An Applied Investigation Into Graphics Card Coil Whine
jones_supa writes We all are aware of various chirping and whining sounds that electronics can produce. Modern graphics cards often suffer from these kind of problems in form of coil whine. But how widespread is it really? Hardware Canucks put 50 new graphics cards side-by-side to compare them solely from the perspective of subjective acoustic disturbance. NVIDIA's reference platforms tended to be quite well behaved, just like their board partners' custom designs. The same can't be said about AMD since their reference R9 290X and R9 290 should be avoided if you're at all concerned about squealing or any other odd noise a GPU can make. However the custom Radeon-branded SKUs should usually be a safe choice. While the amount and intensity of coil whine largely seems to boil down to luck of the draw, at least most board partners are quite friendly regarding their return policies concerning it.
My anecdotal experience is that sometimes it's a ceramic diode getting hammered by out-of-spec back-voltage and ready to explode, and sometimes it does explode spraying ceramic shards all over the electronics lab. Root causes may include a dodgy transformer (pulled out of an old Hammond organ) with a highly questionable output waveform because you're a broke undergrad and it was cheaper than buying a new one.

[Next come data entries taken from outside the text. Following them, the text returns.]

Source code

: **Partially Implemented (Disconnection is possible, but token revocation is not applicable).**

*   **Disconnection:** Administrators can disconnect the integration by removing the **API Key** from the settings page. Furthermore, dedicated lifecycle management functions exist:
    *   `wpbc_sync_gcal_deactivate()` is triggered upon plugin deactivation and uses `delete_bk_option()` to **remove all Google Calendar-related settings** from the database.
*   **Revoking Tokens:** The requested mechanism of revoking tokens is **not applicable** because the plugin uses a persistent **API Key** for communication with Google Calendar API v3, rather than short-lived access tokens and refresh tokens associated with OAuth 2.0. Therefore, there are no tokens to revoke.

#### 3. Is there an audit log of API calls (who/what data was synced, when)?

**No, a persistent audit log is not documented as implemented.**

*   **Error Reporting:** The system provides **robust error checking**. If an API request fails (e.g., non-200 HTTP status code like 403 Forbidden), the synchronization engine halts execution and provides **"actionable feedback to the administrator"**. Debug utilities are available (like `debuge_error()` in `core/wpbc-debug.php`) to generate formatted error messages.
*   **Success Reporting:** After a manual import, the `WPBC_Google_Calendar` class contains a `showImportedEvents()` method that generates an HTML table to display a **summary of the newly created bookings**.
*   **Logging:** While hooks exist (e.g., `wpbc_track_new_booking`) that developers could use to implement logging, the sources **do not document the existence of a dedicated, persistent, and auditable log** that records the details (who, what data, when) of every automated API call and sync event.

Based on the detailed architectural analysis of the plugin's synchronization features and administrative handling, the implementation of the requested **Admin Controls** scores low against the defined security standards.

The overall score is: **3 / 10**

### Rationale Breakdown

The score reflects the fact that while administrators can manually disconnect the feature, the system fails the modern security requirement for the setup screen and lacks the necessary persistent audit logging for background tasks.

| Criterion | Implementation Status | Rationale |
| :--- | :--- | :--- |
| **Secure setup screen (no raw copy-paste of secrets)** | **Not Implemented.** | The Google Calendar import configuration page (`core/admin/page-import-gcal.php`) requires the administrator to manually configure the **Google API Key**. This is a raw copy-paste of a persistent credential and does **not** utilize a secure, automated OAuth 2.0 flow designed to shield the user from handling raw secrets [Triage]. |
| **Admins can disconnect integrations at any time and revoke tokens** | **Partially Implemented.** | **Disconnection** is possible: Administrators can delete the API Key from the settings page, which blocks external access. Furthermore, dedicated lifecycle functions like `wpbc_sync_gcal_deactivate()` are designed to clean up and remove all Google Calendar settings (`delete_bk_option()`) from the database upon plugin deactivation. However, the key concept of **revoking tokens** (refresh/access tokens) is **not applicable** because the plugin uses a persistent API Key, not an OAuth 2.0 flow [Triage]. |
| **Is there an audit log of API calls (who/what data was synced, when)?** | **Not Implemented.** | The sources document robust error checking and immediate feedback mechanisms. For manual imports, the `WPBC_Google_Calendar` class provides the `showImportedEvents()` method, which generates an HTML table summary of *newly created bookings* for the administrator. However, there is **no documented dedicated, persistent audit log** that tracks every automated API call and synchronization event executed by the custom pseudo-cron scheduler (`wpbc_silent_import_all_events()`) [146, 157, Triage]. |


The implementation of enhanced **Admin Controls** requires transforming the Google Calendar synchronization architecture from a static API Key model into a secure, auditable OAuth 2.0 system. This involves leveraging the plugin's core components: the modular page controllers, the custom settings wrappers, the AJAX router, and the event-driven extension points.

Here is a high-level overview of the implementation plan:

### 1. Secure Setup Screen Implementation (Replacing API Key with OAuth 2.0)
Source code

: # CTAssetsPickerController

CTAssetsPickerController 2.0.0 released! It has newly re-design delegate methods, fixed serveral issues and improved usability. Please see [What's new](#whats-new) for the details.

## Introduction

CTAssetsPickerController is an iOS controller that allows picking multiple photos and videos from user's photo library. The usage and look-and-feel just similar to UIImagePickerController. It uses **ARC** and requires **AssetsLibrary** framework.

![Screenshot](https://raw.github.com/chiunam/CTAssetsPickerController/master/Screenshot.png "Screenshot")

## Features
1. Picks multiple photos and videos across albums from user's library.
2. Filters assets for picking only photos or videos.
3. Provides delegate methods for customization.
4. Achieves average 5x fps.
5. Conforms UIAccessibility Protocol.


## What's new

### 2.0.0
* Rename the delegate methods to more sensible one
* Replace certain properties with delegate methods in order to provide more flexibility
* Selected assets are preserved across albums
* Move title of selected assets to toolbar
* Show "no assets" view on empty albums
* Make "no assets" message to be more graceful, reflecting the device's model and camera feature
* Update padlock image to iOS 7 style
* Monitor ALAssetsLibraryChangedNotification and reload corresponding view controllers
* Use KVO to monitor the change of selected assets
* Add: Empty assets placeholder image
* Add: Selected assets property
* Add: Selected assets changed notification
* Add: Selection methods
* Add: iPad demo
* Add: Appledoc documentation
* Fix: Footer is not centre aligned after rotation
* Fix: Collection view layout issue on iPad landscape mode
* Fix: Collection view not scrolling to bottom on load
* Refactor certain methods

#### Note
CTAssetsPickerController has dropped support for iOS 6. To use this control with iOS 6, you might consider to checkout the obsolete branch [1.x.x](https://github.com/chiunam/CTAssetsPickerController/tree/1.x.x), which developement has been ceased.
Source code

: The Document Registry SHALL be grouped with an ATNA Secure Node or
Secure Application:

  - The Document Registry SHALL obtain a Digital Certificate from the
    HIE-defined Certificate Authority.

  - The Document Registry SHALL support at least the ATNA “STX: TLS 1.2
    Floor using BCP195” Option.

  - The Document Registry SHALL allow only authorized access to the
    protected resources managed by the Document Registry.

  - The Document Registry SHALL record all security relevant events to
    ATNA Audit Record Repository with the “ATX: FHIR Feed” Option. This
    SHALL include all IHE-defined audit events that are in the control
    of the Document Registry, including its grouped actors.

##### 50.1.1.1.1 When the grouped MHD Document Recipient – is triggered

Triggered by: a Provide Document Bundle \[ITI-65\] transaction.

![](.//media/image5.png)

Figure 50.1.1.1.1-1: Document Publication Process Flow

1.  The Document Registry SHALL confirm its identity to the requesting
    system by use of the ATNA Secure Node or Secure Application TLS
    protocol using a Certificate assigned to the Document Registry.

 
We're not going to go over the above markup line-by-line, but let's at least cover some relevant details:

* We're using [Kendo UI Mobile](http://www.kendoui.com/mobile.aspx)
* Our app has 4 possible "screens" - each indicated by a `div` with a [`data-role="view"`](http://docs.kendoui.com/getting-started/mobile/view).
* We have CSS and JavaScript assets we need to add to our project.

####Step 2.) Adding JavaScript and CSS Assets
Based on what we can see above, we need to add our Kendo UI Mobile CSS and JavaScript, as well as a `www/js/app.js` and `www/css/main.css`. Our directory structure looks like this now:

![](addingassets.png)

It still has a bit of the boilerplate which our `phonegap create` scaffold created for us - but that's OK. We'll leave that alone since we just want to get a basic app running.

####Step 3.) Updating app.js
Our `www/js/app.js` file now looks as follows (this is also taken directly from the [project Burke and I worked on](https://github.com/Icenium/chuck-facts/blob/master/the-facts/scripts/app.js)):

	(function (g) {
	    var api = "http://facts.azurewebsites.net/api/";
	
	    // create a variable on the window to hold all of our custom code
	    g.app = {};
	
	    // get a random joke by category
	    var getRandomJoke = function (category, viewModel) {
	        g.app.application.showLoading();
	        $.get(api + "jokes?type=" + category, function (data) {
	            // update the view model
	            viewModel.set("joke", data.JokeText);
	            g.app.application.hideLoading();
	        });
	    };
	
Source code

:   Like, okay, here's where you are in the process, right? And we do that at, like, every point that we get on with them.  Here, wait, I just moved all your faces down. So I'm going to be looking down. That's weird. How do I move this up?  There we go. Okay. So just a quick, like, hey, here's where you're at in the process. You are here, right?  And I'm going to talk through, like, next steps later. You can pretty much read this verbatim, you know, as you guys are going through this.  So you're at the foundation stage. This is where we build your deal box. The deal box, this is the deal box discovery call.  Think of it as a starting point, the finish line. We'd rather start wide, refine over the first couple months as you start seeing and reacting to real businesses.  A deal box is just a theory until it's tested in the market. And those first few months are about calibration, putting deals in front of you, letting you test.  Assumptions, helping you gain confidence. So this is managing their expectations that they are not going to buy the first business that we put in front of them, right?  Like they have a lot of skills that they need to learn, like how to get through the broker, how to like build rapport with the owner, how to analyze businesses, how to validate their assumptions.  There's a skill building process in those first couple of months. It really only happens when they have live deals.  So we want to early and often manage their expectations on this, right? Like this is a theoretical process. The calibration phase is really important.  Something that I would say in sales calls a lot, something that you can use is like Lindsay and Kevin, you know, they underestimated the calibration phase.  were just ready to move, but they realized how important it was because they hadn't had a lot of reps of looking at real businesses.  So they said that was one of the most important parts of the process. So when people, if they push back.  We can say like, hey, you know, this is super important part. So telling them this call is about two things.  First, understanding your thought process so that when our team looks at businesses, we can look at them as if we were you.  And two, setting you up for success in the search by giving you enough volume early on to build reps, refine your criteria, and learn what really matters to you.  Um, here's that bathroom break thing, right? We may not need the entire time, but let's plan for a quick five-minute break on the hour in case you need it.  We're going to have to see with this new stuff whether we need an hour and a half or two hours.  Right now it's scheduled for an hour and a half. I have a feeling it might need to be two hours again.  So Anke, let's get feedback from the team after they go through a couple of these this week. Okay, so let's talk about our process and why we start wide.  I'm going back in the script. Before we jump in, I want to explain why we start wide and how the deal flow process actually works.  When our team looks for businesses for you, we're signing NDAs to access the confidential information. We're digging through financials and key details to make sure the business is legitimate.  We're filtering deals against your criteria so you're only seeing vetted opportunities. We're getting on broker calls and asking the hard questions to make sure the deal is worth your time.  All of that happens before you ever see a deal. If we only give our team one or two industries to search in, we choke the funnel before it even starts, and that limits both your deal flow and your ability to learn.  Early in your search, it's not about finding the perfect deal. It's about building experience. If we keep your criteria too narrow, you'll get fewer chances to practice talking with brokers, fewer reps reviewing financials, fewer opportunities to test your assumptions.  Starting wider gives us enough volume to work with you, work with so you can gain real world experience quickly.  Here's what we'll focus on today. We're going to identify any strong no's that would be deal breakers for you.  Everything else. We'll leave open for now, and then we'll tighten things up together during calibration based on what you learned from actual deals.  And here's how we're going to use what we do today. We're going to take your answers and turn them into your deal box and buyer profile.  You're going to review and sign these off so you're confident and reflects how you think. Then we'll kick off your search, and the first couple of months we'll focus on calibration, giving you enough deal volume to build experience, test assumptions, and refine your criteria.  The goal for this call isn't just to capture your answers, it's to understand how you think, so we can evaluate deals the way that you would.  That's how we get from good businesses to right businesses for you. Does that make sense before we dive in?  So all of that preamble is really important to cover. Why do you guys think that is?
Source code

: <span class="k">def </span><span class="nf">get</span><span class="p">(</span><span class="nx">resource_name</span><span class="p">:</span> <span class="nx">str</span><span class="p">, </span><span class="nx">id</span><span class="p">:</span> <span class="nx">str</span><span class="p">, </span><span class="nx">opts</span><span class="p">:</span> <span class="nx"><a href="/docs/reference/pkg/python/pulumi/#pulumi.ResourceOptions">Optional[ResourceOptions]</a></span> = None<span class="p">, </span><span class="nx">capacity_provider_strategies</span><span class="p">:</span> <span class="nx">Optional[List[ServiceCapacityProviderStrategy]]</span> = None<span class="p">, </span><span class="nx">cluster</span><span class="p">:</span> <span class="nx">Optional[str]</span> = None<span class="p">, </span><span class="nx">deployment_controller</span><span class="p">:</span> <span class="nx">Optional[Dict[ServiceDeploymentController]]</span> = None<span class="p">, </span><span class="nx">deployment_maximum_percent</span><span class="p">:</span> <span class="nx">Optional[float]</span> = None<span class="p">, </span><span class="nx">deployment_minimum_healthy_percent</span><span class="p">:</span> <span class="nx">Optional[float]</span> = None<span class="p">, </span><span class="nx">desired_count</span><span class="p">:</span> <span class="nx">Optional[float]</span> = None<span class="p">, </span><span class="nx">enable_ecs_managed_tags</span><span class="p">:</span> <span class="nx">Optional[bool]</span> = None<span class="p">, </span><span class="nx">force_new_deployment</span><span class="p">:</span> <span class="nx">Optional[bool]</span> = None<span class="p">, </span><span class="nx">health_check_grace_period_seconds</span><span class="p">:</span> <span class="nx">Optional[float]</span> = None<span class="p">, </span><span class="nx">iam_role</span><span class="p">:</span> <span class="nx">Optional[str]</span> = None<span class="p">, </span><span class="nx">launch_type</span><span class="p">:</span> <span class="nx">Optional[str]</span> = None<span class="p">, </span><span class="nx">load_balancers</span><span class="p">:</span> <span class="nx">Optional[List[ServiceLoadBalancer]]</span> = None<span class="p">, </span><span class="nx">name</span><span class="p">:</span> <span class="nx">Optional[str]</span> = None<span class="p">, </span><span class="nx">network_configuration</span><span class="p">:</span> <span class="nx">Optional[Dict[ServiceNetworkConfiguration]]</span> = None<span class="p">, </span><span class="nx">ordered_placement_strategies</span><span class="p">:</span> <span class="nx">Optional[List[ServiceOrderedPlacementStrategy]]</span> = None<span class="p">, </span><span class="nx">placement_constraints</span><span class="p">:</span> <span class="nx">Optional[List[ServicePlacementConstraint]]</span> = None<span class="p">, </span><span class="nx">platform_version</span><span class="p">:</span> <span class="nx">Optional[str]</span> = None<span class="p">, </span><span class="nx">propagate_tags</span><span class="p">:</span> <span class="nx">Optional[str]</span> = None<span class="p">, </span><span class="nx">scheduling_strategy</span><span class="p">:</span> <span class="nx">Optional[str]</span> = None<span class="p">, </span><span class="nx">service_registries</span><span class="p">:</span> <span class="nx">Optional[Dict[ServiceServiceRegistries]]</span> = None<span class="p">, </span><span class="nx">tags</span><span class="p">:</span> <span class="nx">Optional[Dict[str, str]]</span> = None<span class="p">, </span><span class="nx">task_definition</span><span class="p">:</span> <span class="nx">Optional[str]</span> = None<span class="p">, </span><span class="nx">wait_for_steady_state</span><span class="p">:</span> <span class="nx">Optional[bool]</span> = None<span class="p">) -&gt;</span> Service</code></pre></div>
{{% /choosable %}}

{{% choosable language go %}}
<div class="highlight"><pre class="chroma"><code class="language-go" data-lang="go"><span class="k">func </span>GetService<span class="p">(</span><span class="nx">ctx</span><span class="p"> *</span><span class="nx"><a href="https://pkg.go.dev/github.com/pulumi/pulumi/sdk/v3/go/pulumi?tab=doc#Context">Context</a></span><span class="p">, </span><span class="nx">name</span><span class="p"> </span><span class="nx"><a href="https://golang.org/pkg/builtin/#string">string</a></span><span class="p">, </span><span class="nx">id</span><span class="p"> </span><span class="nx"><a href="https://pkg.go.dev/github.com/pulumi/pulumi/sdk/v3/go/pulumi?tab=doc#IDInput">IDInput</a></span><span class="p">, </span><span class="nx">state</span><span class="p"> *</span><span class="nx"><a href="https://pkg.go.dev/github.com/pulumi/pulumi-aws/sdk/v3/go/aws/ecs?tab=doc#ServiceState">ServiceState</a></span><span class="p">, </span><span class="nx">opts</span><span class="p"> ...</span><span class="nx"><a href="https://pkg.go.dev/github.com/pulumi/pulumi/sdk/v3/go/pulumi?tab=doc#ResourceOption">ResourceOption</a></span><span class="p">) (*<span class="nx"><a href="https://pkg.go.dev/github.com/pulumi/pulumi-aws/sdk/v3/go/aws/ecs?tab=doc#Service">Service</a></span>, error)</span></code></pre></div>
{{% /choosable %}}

Today's Sesame Street was brought to you by the number e.
Full disclosure: I worked on this *exact* issue at NVIDIA for a brief period, although several generations ago. Usual disclosure applies - the below is my opinion, not theirs.
It doesn't surprise me that the NVIDIA reference cards do pretty well; they took the issue as seriously as some of their customers do. We made some fancy measurements to evaluate different methods of reducing the noise; indeed, some of the "common sense" things a designer can do are actually wrong. For example, #1 from the parent (fill the inductor package with something to keep the coil from moving) isn't necessarily a good idea. In some cases, that actually makes the vibration *worse*; rather than prevent the coil from moving, it helps transmit the motion of the coil to the PCB, which can then act like a sound board, making the tiny coil's vibration into something audible. (The sound board is the part of a musical instrument that is forced by the string to vibrate, making sound. It's what makes an acoustic guitar make noise when a string is plucked, while an electric guitar is relatively silent with no amp.)
That's not to say that encapsulation is a bad idea necessarily - just that this is a much more difficult problem to solve than you might imagine at first glance. And something that works well for a particular application/GPU/inductor/card combination might not work as well for a different combination.
A long time ago, I had a PowerBook G4 that had a buzzy whining that I later (while working on this problem) learned was from the inductors. I discovered that by using the CHUD Tools part of Apple's developer tools to disable the "Nap" option (this is the CPU Nap power-saving mode, not the much more recent "Power Nap" marketing-branded feature), the whining would go away, because the current in the inductors was much closer to constant.